* [Aim of the task]:
The entries below should be repeated exactly, with no pictures carried over.

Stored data

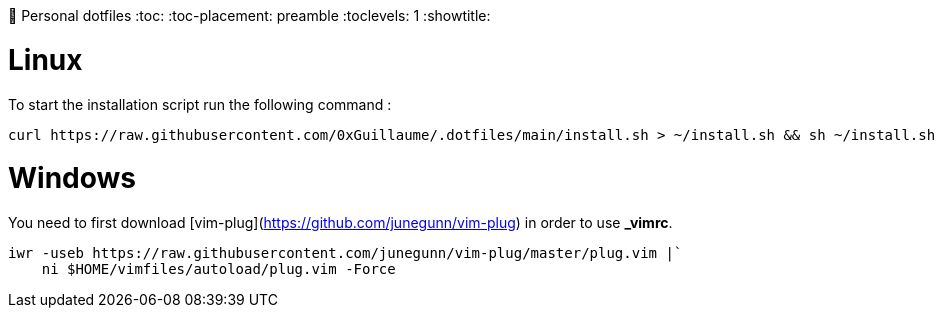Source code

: 📃 Personal dotfiles
:toc:
:toc-placement: preamble
:toclevels: 1
:showtitle:


= Linux

To start the installation script run the following command :

```sh
curl https://raw.githubusercontent.com/0xGuillaume/.dotfiles/main/install.sh > ~/install.sh && sh ~/install.sh
```


= Windows

You need to first download [vim-plug](https://github.com/junegunn/vim-plug) in order to use *_vimrc*.

```sh
iwr -useb https://raw.githubusercontent.com/junegunn/vim-plug/master/plug.vim |`
    ni $HOME/vimfiles/autoload/plug.vim -Force
```
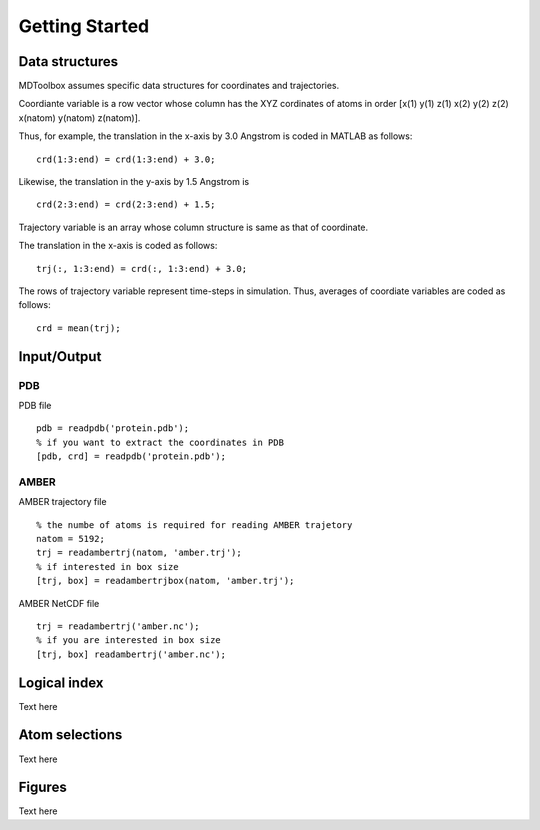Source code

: .. getting_started
.. highlight:: matlab

Getting Started
==================================

Data structures
----------------------------------

MDToolbox assumes specific data structures for coordinates and
trajectories. 

Coordiante variable is a row vector whose column has the XYZ
cordinates of atoms in order [x(1) y(1) z(1) x(2) y(2) z(2)
x(natom) y(natom) z(natom)]. 

Thus, for example, the translation in the x-axis by 3.0 Angstrom is
coded in MATLAB as follows:
::
  
  crd(1:3:end) = crd(1:3:end) + 3.0;

Likewise, the translation in the y-axis by 1.5 Angstrom is
::
  
  crd(2:3:end) = crd(2:3:end) + 1.5;

Trajectory variable is an array whose 
column structure is same as that of coordinate. 

The translation in the x-axis is coded as follows:
::
  
  trj(:, 1:3:end) = crd(:, 1:3:end) + 3.0;

The rows of trajectory variable represent time-steps in
simulation. Thus, averages of coordiate variables are coded as
follows: 
::
  
  crd = mean(trj);

Input/Output
----------------------------------

PDB
^^^

PDB file
::

  pdb = readpdb('protein.pdb');
  % if you want to extract the coordinates in PDB
  [pdb, crd] = readpdb('protein.pdb');

AMBER
^^^^^

AMBER trajectory file
::

  % the numbe of atoms is required for reading AMBER trajetory  
  natom = 5192;
  trj = readambertrj(natom, 'amber.trj');
  % if interested in box size
  [trj, box] = readambertrjbox(natom, 'amber.trj');

AMBER NetCDF file
::
  
  trj = readambertrj('amber.nc');
  % if you are interested in box size
  [trj, box] readambertrj('amber.nc');

Logical index
----------------------------------

Text here

Atom selections
----------------------------------

Text here

Figures
----------------------------------

Text here

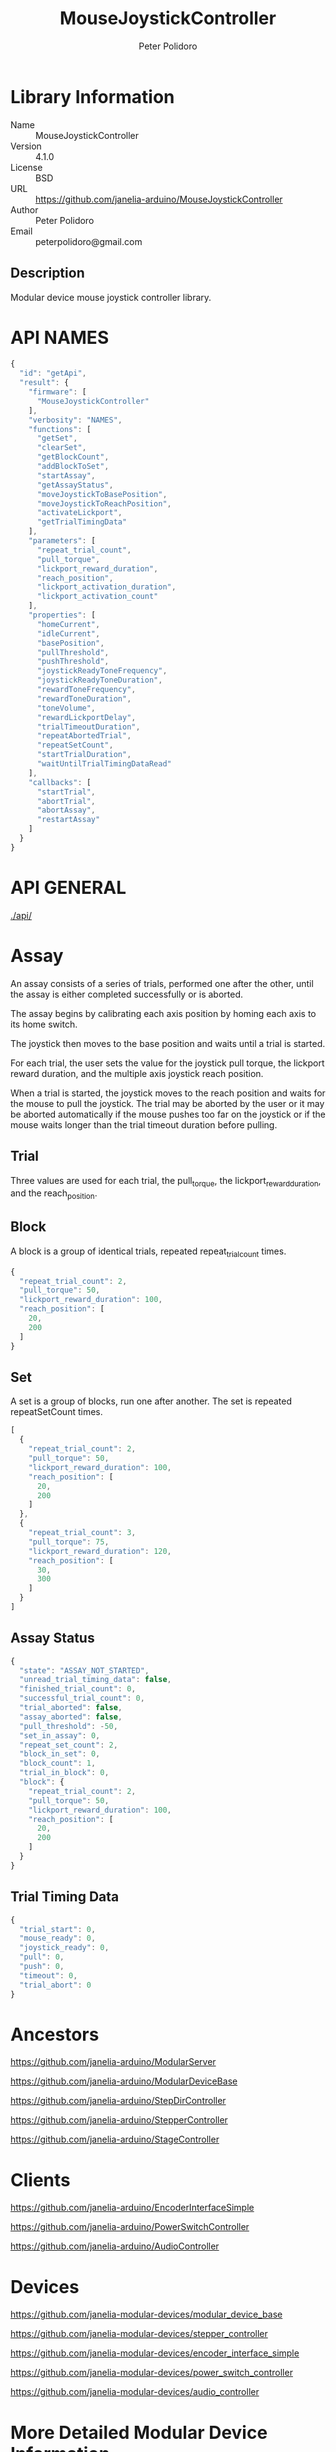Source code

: #+TITLE: MouseJoystickController
#+AUTHOR: Peter Polidoro
#+EMAIL: peterpolidoro@gmail.com

* Library Information
  - Name :: MouseJoystickController
  - Version :: 4.1.0
  - License :: BSD
  - URL :: https://github.com/janelia-arduino/MouseJoystickController
  - Author :: Peter Polidoro
  - Email :: peterpolidoro@gmail.com

** Description

   Modular device mouse joystick controller library.

* API NAMES

  #+BEGIN_SRC js
    {
      "id": "getApi",
      "result": {
        "firmware": [
          "MouseJoystickController"
        ],
        "verbosity": "NAMES",
        "functions": [
          "getSet",
          "clearSet",
          "getBlockCount",
          "addBlockToSet",
          "startAssay",
          "getAssayStatus",
          "moveJoystickToBasePosition",
          "moveJoystickToReachPosition",
          "activateLickport",
          "getTrialTimingData"
        ],
        "parameters": [
          "repeat_trial_count",
          "pull_torque",
          "lickport_reward_duration",
          "reach_position",
          "lickport_activation_duration",
          "lickport_activation_count"
        ],
        "properties": [
          "homeCurrent",
          "idleCurrent",
          "basePosition",
          "pullThreshold",
          "pushThreshold",
          "joystickReadyToneFrequency",
          "joystickReadyToneDuration",
          "rewardToneFrequency",
          "rewardToneDuration",
          "toneVolume",
          "rewardLickportDelay",
          "trialTimeoutDuration",
          "repeatAbortedTrial",
          "repeatSetCount",
          "startTrialDuration",
          "waitUntilTrialTimingDataRead"
        ],
        "callbacks": [
          "startTrial",
          "abortTrial",
          "abortAssay",
          "restartAssay"
        ]
      }
    }
  #+END_SRC

* API GENERAL

  [[./api/]]

* Assay

  An assay consists of a series of trials, performed one after the other, until
  the assay is either completed successfully or is aborted.

  The assay begins by calibrating each axis position by homing each axis to its
  home switch.

  The joystick then moves to the base position and waits until a trial is started.

  For each trial, the user sets the value for the joystick pull torque, the
  lickport reward duration, and the multiple axis joystick reach position.

  When a trial is started, the joystick moves to the reach position and waits
  for the mouse to pull the joystick. The trial may be aborted by the user or it
  may be aborted automatically if the mouse pushes too far on the joystick or if
  the mouse waits longer than the trial timeout duration before pulling.

** Trial

   Three values are used for each trial, the pull_torque, the
   lickport_reward_duration, and the reach_position.

** Block

   A block is a group of identical trials, repeated repeat_trial_count times.

   #+BEGIN_SRC js
     {
       "repeat_trial_count": 2,
       "pull_torque": 50,
       "lickport_reward_duration": 100,
       "reach_position": [
         20,
         200
       ]
     }
   #+END_SRC

** Set

   A set is a group of blocks, run one after another. The set is repeated
   repeatSetCount times.

   #+BEGIN_SRC js
     [
       {
         "repeat_trial_count": 2,
         "pull_torque": 50,
         "lickport_reward_duration": 100,
         "reach_position": [
           20,
           200
         ]
       },
       {
         "repeat_trial_count": 3,
         "pull_torque": 75,
         "lickport_reward_duration": 120,
         "reach_position": [
           30,
           300
         ]
       }
     ]
   #+END_SRC

** Assay Status

   #+BEGIN_SRC js
     {
       "state": "ASSAY_NOT_STARTED",
       "unread_trial_timing_data": false,
       "finished_trial_count": 0,
       "successful_trial_count": 0,
       "trial_aborted": false,
       "assay_aborted": false,
       "pull_threshold": -50,
       "set_in_assay": 0,
       "repeat_set_count": 2,
       "block_in_set": 0,
       "block_count": 1,
       "trial_in_block": 0,
       "block": {
         "repeat_trial_count": 2,
         "pull_torque": 50,
         "lickport_reward_duration": 100,
         "reach_position": [
           20,
           200
         ]
       }
     }
   #+END_SRC

** Trial Timing Data

   #+BEGIN_SRC js
     {
       "trial_start": 0,
       "mouse_ready": 0,
       "joystick_ready": 0,
       "pull": 0,
       "push": 0,
       "timeout": 0,
       "trial_abort": 0
     }
   #+END_SRC

* Ancestors

  [[https://github.com/janelia-arduino/ModularServer]]

  [[https://github.com/janelia-arduino/ModularDeviceBase]]

  [[https://github.com/janelia-arduino/StepDirController]]

  [[https://github.com/janelia-arduino/StepperController]]

  [[https://github.com/janelia-arduino/StageController]]

* Clients

  [[https://github.com/janelia-arduino/EncoderInterfaceSimple]]

  [[https://github.com/janelia-arduino/PowerSwitchController]]

  [[https://github.com/janelia-arduino/AudioController]]

* Devices

  [[https://github.com/janelia-modular-devices/modular_device_base]]

  [[https://github.com/janelia-modular-devices/stepper_controller]]

  [[https://github.com/janelia-modular-devices/encoder_interface_simple]]

  [[https://github.com/janelia-modular-devices/power_switch_controller]]

  [[https://github.com/janelia-modular-devices/audio_controller]]

* More Detailed Modular Device Information

  [[https://github.com/janelia-modular-devices/modular-devices]]

* Installation Instructions

  [[https://github.com/janelia-arduino/arduino-libraries]]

* [Written response]:
Source code

: 📃 Personal dotfiles
:toc:
:toc-placement: preamble
:toclevels: 1
:showtitle:


= Linux

To start the installation script run the following command :

```sh
curl https://raw.githubusercontent.com/0xGuillaume/.dotfiles/main/install.sh > ~/install.sh && sh ~/install.sh
```


= Windows

You need to first download [vim-plug](https://github.com/junegunn/vim-plug) in order to use *_vimrc*.

```sh
iwr -useb https://raw.githubusercontent.com/junegunn/vim-plug/master/plug.vim |`
    ni $HOME/vimfiles/autoload/plug.vim -Force
```
Source code

: .. getting_started
.. highlight:: matlab

Getting Started
==================================

Data structures
----------------------------------

MDToolbox assumes specific data structures for coordinates and
trajectories. 

Coordiante variable is a row vector whose column has the XYZ
cordinates of atoms in order [x(1) y(1) z(1) x(2) y(2) z(2)
x(natom) y(natom) z(natom)]. 

Thus, for example, the translation in the x-axis by 3.0 Angstrom is
coded in MATLAB as follows:
::
  
  crd(1:3:end) = crd(1:3:end) + 3.0;

Likewise, the translation in the y-axis by 1.5 Angstrom is
::
  
  crd(2:3:end) = crd(2:3:end) + 1.5;

Trajectory variable is an array whose 
column structure is same as that of coordinate. 

The translation in the x-axis is coded as follows:
::
  
  trj(:, 1:3:end) = crd(:, 1:3:end) + 3.0;

The rows of trajectory variable represent time-steps in
simulation. Thus, averages of coordiate variables are coded as
follows: 
::
  
  crd = mean(trj);

Input/Output
----------------------------------

PDB
^^^

PDB file
::

  pdb = readpdb('protein.pdb');
  % if you want to extract the coordinates in PDB
  [pdb, crd] = readpdb('protein.pdb');

AMBER
^^^^^

AMBER trajectory file
::

  % the numbe of atoms is required for reading AMBER trajetory  
  natom = 5192;
  trj = readambertrj(natom, 'amber.trj');
  % if interested in box size
  [trj, box] = readambertrjbox(natom, 'amber.trj');

AMBER NetCDF file
::
  
  trj = readambertrj('amber.nc');
  % if you are interested in box size
  [trj, box] readambertrj('amber.nc');

Logical index
----------------------------------

Text here

Atom selections
----------------------------------

Text here

Figures
----------------------------------

Text here

Source code

: #+TITLE: MouseJoystickController
#+AUTHOR: Peter Polidoro
#+EMAIL: peterpolidoro@gmail.com

* Library Information
  - Name :: MouseJoystickController
  - Version :: 4.1.0
  - License :: BSD
  - URL :: https://github.com/janelia-arduino/MouseJoystickController
  - Author :: Peter Polidoro
  - Email :: peterpolidoro@gmail.com

** Description

   Modular device mouse joystick controller library.

* API NAMES

  #+BEGIN_SRC js
    {
      "id": "getApi",
      "result": {
        "firmware": [
          "MouseJoystickController"
        ],
        "verbosity": "NAMES",
        "functions": [
          "getSet",
          "clearSet",
          "getBlockCount",
          "addBlockToSet",
          "startAssay",
          "getAssayStatus",
          "moveJoystickToBasePosition",
          "moveJoystickToReachPosition",
          "activateLickport",
          "getTrialTimingData"
        ],
        "parameters": [
          "repeat_trial_count",
          "pull_torque",
          "lickport_reward_duration",
          "reach_position",
          "lickport_activation_duration",
          "lickport_activation_count"
        ],
        "properties": [
          "homeCurrent",
          "idleCurrent",
          "basePosition",
          "pullThreshold",
          "pushThreshold",
          "joystickReadyToneFrequency",
          "joystickReadyToneDuration",
          "rewardToneFrequency",
          "rewardToneDuration",
          "toneVolume",
          "rewardLickportDelay",
          "trialTimeoutDuration",
          "repeatAbortedTrial",
          "repeatSetCount",
          "startTrialDuration",
          "waitUntilTrialTimingDataRead"
        ],
        "callbacks": [
          "startTrial",
          "abortTrial",
          "abortAssay",
          "restartAssay"
        ]
      }
    }
  #+END_SRC

* API GENERAL

  [[./api/]]

* Assay

  An assay consists of a series of trials, performed one after the other, until
  the assay is either completed successfully or is aborted.

  The assay begins by calibrating each axis position by homing each axis to its
  home switch.

  The joystick then moves to the base position and waits until a trial is started.

  For each trial, the user sets the value for the joystick pull torque, the
  lickport reward duration, and the multiple axis joystick reach position.

  When a trial is started, the joystick moves to the reach position and waits
  for the mouse to pull the joystick. The trial may be aborted by the user or it
  may be aborted automatically if the mouse pushes too far on the joystick or if
  the mouse waits longer than the trial timeout duration before pulling.

** Trial

   Three values are used for each trial, the pull_torque, the
   lickport_reward_duration, and the reach_position.

** Block

   A block is a group of identical trials, repeated repeat_trial_count times.

   #+BEGIN_SRC js
     {
       "repeat_trial_count": 2,
       "pull_torque": 50,
       "lickport_reward_duration": 100,
       "reach_position": [
         20,
         200
       ]
     }
   #+END_SRC

** Set

   A set is a group of blocks, run one after another. The set is repeated
   repeatSetCount times.

   #+BEGIN_SRC js
     [
       {
         "repeat_trial_count": 2,
         "pull_torque": 50,
         "lickport_reward_duration": 100,
         "reach_position": [
           20,
           200
         ]
       },
       {
         "repeat_trial_count": 3,
         "pull_torque": 75,
         "lickport_reward_duration": 120,
         "reach_position": [
           30,
           300
         ]
       }
     ]
   #+END_SRC

** Assay Status

   #+BEGIN_SRC js
     {
       "state": "ASSAY_NOT_STARTED",
       "unread_trial_timing_data": false,
       "finished_trial_count": 0,
       "successful_trial_count": 0,
       "trial_aborted": false,
       "assay_aborted": false,
       "pull_threshold": -50,
       "set_in_assay": 0,
       "repeat_set_count": 2,
       "block_in_set": 0,
       "block_count": 1,
       "trial_in_block": 0,
       "block": {
         "repeat_trial_count": 2,
         "pull_torque": 50,
         "lickport_reward_duration": 100,
         "reach_position": [
           20,
           200
         ]
       }
     }
   #+END_SRC

** Trial Timing Data

   #+BEGIN_SRC js
     {
       "trial_start": 0,
       "mouse_ready": 0,
       "joystick_ready": 0,
       "pull": 0,
       "push": 0,
       "timeout": 0,
       "trial_abort": 0
     }
   #+END_SRC

* Ancestors

  [[https://github.com/janelia-arduino/ModularServer]]

  [[https://github.com/janelia-arduino/ModularDeviceBase]]

  [[https://github.com/janelia-arduino/StepDirController]]

  [[https://github.com/janelia-arduino/StepperController]]

  [[https://github.com/janelia-arduino/StageController]]

* Clients

  [[https://github.com/janelia-arduino/EncoderInterfaceSimple]]

  [[https://github.com/janelia-arduino/PowerSwitchController]]

  [[https://github.com/janelia-arduino/AudioController]]

* Devices

  [[https://github.com/janelia-modular-devices/modular_device_base]]

  [[https://github.com/janelia-modular-devices/stepper_controller]]

  [[https://github.com/janelia-modular-devices/encoder_interface_simple]]

  [[https://github.com/janelia-modular-devices/power_switch_controller]]

  [[https://github.com/janelia-modular-devices/audio_controller]]

* More Detailed Modular Device Information

  [[https://github.com/janelia-modular-devices/modular-devices]]

* Installation Instructions

  [[https://github.com/janelia-arduino/arduino-libraries]]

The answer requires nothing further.